Task objective
Reproduce verbatim the lines of the listing from the line containing "like 12.50.54, so" through the final line of the listing, including both.

▼

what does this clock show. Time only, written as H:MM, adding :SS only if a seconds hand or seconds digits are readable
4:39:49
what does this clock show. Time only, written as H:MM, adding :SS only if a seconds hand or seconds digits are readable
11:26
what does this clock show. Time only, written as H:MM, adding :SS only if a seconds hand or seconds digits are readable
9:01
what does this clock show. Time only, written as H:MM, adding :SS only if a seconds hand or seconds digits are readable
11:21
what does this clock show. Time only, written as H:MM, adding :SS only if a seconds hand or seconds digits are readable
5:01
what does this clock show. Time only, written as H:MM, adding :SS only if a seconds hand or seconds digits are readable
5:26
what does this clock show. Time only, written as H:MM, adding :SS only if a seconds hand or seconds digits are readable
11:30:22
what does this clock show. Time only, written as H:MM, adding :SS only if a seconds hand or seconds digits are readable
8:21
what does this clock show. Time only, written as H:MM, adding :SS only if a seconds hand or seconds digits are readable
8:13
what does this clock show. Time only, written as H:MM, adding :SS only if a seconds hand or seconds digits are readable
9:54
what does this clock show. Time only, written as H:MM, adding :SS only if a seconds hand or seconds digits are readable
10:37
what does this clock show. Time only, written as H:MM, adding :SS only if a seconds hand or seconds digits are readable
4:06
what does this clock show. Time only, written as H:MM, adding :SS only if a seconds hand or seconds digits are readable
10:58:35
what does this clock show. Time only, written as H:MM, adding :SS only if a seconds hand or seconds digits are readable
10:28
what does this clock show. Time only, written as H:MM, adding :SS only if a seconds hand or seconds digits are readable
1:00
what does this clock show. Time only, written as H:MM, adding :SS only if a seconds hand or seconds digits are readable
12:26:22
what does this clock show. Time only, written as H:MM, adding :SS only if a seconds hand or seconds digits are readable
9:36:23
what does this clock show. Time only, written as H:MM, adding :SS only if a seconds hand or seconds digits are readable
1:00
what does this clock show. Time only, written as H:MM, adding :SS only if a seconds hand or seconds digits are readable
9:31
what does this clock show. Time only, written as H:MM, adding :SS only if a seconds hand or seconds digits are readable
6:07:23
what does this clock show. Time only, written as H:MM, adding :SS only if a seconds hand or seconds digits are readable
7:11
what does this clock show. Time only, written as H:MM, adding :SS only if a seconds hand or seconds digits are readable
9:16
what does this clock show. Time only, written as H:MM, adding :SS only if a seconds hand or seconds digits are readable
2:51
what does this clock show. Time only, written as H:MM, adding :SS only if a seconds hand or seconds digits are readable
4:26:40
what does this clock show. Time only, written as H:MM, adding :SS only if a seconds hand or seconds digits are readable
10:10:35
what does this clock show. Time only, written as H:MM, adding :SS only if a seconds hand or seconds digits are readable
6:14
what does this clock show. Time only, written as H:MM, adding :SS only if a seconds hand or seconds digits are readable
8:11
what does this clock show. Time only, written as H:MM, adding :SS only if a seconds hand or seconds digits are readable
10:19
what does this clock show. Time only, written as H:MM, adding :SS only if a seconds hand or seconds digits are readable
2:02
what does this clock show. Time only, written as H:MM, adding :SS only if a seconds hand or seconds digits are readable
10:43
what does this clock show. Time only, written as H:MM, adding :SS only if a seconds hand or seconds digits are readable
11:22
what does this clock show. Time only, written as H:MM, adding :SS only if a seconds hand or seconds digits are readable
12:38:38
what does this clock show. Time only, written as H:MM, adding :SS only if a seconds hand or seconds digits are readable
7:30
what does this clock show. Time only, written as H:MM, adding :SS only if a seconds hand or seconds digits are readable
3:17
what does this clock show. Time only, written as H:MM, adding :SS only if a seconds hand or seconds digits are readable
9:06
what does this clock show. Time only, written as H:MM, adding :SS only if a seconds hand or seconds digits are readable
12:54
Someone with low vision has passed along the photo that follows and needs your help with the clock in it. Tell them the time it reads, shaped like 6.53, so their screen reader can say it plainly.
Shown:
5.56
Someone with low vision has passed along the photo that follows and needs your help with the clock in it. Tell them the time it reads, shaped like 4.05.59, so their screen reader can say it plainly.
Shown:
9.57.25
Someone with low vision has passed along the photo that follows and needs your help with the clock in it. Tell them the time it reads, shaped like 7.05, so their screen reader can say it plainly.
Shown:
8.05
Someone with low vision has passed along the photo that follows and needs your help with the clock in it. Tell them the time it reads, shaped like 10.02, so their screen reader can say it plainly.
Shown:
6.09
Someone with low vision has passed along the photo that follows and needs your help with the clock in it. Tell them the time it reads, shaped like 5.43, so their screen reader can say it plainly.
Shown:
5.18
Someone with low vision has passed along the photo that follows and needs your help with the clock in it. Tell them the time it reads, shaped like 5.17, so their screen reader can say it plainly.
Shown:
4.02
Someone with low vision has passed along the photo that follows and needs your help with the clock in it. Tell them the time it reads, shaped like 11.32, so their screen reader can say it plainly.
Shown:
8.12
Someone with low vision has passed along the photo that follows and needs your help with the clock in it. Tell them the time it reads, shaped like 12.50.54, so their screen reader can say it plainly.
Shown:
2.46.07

▲

Final answer
Someone with low vision has passed along the photo that follows and needs your help with the clock in it. Tell them the time it reads, shaped like 12.50.54, so their screen reader can say it plainly.
Shown:
2.46.07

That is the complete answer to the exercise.